Repeat the data exactly. Pictures stay out.

Start of Record set

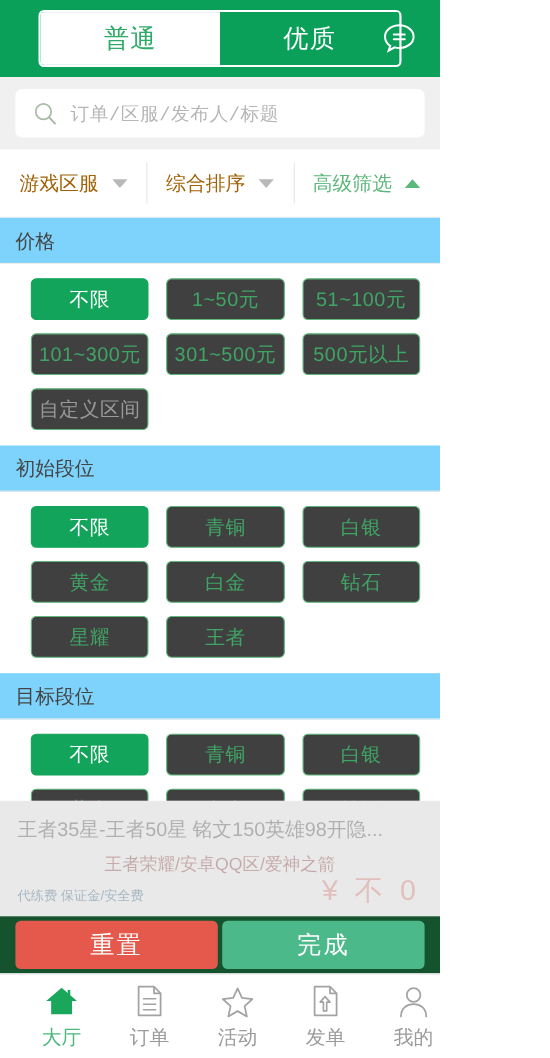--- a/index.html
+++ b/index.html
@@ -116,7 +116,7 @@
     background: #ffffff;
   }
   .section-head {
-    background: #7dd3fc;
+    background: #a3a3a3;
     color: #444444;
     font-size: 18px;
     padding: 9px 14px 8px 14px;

End of Record set

Answer to this task:
--- a/index.html
+++ b/index.html
@@ -116,7 +116,7 @@
     background: #ffffff;
   }
   .section-head {
-    background: #7dd3fc;
+    background: #a3a3a3;
     color: #444444;
     font-size: 18px;
     padding: 9px 14px 8px 14px;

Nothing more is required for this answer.